WHAT YOU SHOULD DO: Write out all the records below again, replacing each "catalogue" with "catalog" and leaving everything else unchanged.

RECORD EXCERPTS:
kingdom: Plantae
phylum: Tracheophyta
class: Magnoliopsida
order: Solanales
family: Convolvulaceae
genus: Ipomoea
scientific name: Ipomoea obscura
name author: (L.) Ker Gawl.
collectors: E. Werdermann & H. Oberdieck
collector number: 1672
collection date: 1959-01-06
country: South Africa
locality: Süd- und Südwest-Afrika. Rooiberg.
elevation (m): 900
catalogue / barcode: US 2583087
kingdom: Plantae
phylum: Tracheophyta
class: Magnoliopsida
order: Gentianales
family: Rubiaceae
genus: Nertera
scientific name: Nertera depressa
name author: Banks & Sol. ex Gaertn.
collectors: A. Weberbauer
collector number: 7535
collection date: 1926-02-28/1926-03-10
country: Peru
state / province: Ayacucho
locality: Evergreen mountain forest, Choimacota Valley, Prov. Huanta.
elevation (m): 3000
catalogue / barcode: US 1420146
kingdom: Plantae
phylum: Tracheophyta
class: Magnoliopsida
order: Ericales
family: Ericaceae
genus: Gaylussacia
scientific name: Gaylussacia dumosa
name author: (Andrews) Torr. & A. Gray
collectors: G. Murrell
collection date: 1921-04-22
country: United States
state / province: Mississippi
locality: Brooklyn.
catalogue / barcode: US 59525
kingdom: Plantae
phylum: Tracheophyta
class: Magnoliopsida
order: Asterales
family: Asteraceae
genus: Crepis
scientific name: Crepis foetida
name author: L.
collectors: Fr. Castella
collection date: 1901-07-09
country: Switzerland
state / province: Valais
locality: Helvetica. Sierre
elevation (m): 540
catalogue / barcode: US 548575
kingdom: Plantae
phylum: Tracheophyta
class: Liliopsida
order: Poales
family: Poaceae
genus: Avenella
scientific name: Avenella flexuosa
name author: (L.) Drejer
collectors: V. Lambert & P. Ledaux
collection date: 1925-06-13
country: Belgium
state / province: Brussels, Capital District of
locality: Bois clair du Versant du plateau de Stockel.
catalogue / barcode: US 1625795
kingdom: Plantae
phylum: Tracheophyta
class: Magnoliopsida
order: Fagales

RESULT OF THE EXERCISE:
kingdom: Plantae
phylum: Tracheophyta
class: Magnoliopsida
order: Solanales
family: Convolvulaceae
genus: Ipomoea
scientific name: Ipomoea obscura
name author: (L.) Ker Gawl.
collectors: E. Werdermann & H. Oberdieck
collector number: 1672
collection date: 1959-01-06
country: South Africa
locality: Süd- und Südwest-Afrika. Rooiberg.
elevation (m): 900
catalog / barcode: US 2583087
kingdom: Plantae
phylum: Tracheophyta
class: Magnoliopsida
order: Gentianales
family: Rubiaceae
genus: Nertera
scientific name: Nertera depressa
name author: Banks & Sol. ex Gaertn.
collectors: A. Weberbauer
collector number: 7535
collection date: 1926-02-28/1926-03-10
country: Peru
state / province: Ayacucho
locality: Evergreen mountain forest, Choimacota Valley, Prov. Huanta.
elevation (m): 3000
catalog / barcode: US 1420146
kingdom: Plantae
phylum: Tracheophyta
class: Magnoliopsida
order: Ericales
family: Ericaceae
genus: Gaylussacia
scientific name: Gaylussacia dumosa
name author: (Andrews) Torr. & A. Gray
collectors: G. Murrell
collection date: 1921-04-22
country: United States
state / province: Mississippi
locality: Brooklyn.
catalog / barcode: US 59525
kingdom: Plantae
phylum: Tracheophyta
class: Magnoliopsida
order: Asterales
family: Asteraceae
genus: Crepis
scientific name: Crepis foetida
name author: L.
collectors: Fr. Castella
collection date: 1901-07-09
country: Switzerland
state / province: Valais
locality: Helvetica. Sierre
elevation (m): 540
catalog / barcode: US 548575
kingdom: Plantae
phylum: Tracheophyta
class: Liliopsida
order: Poales
family: Poaceae
genus: Avenella
scientific name: Avenella flexuosa
name author: (L.) Drejer
collectors: V. Lambert & P. Ledaux
collection date: 1925-06-13
country: Belgium
state / province: Brussels, Capital District of
locality: Bois clair du Versant du plateau de Stockel.
catalog / barcode: US 1625795
kingdom: Plantae
phylum: Tracheophyta
class: Magnoliopsida
order: Fagales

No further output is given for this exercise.